Further to the above, both Germin-Asus A10 and A50 features Google Maps™ with Street View, which enables user(s) or driver(s) to take a detailed look at their destinations even with labeled landmarks and icons before embarking on navigation. These smartphones also preloaded with NAVTEQ® map of Singapore and Malaysia with standard PND (Personal Navigation Device) functions such as turn-by-turn navigation and more advance features like Lane Guidance and Junction View that enable user to have a clear look out.

Searching for destinations would be quick and easy either through the Garmin Points of Interest database or location search from the network database. Simply just enter the address, hit Go and let the Garmin navigation do the searching and planning while users relax and complete journey with clear instructions of turn-by-turn voice navigation and 3D visual maps.

Here I do a simple test base on the "Public Transportation" function if driving is not accessible during peak hours or festive seasons. I input a search location for the phone to plan and plot a shortest way to reach my destination and above collage photo shows the steps and two different display modes (map or details) for the route. The details even document the departure and arrival time to the destination, walking distance, directions (if requires), number of transfer and etc that is very useful for a 1st visit to the input destination.

These phones are preloaded with maps and data for the region or country where it is sold. It also features Points of Interest that cover Petrol Stations, ATMs, Restaurants, Airports, Travel Guide and etc. In Singapore where there are all kinds of delicious cuisines spreading around island wide, it would be great for user(s) to tag on with the “Food/Restaurant” search function that is available in the both phones.
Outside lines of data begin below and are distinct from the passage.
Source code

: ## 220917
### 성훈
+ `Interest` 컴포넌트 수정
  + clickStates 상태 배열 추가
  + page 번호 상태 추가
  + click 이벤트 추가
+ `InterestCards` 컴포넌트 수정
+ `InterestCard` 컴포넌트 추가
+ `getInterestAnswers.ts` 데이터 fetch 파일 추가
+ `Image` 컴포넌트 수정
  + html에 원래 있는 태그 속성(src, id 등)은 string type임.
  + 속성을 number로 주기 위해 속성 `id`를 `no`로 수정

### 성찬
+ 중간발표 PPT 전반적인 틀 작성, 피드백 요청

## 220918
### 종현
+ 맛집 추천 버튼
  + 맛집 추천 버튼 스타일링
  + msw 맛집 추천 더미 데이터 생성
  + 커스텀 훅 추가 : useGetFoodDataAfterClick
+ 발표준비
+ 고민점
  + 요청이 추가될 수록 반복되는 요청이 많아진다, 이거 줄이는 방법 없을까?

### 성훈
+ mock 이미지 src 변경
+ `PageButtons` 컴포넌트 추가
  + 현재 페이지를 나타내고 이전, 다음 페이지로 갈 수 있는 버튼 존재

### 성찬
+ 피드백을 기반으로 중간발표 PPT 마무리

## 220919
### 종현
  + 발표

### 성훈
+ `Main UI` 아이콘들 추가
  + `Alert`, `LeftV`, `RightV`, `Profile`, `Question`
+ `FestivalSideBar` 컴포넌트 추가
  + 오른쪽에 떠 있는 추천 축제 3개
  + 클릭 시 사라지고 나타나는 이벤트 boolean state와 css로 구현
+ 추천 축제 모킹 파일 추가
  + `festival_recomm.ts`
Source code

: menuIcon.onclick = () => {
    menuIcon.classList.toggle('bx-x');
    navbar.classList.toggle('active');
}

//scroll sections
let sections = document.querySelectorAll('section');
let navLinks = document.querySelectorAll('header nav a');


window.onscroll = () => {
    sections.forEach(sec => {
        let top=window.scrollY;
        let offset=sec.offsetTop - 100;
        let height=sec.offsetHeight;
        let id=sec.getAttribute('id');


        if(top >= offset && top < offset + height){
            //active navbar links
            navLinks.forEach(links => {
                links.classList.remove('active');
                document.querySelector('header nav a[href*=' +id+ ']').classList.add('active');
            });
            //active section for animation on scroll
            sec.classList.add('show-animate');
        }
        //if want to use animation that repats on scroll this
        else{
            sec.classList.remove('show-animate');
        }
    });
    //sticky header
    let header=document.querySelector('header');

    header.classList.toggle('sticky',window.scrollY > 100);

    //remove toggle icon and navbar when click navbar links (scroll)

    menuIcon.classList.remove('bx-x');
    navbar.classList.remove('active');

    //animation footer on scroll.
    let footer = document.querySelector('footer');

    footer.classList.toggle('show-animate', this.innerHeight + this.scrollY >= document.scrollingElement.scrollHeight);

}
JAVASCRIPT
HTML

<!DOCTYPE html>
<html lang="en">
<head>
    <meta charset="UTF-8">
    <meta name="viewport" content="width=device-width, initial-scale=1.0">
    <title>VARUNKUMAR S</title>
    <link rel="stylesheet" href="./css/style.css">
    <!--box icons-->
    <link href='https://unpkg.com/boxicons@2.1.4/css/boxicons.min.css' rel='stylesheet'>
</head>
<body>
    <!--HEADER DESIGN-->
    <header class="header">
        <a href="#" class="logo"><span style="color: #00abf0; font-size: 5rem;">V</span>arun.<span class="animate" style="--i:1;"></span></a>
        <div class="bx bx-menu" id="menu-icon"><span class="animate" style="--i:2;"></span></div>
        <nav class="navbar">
With this easy guidelines food lovers could pick their choose of dining base on either the “Nearest Location”, “Top Rate Restaurants”, “Yummer’s Review” and etc to locate the best recommending food based on reviews and voting popularity.

Other than being a navigation phone, both the A10 and A50 also preloaded with some latest Mobile Phone Apps and other useful functions such as “Twitter”, “Facebook”, “Google Browser”, “Weather Forecast”, “Movies” and etc that always keep user(s) on the move.

From the specification of the two phones above, Garmin-Asus A10 comes with a 5 Mega-pixel Auto focus camera compared to Garmin-Asus A50 which is only 3 Mega-pixel. Overall both the phones have almost similar camera function which is pretty easy to use and it also allows users to upload photos to social network applications like facebook and twitter or sending it through email and MMS. After testing the two phones, I personally feel that A50 was rather slow in speed while capturing and saving photos as well as in videos mode compared to A10 which is more speedy.

This two photos are taken using Garmin-Asus A10 (1st photo) and A50 (2nd photo). Some of you might wonder why with A10 5 Mega-pixel Auto focus camera the end-result still seems to be on the downside compared to the 2nd photo taking by A50. Perhaps that might just be some minor problem due to the weather and lighting which caused some setback.

With the built-in "Flight Status" option that is available in both phones, user(s) can even get details on the flight arrival or departure timings from the worldwide airport based on trip destination. This extra function would come in handy for those who travel frequently in order to receive latest flight scheduled updates in a more convenient way.

Finally for the conclusion, with the powerful seamless GPS navigation that are integrated in both Android 2.1 Garmin-Asus A10 and A50, user(s) can easily share current location via SMS, e-mail and other communication methods in a faster way. And after all the testing and comparison between the two phones, I personally feel that they do share a lot of similar functions and apps so with a minor differences of S$30.00 in retail price for A50 with a slight 0.3” wider torch screen, I guess most of user(s) or perhaps me would rather go for the speedy 512MB SDRAM with 5 Mega-pixel auto focus camera Germin-Asus A10 smartphone unless I am tempted with the phone design (slimer and lighter) or larger viewscreen of A50.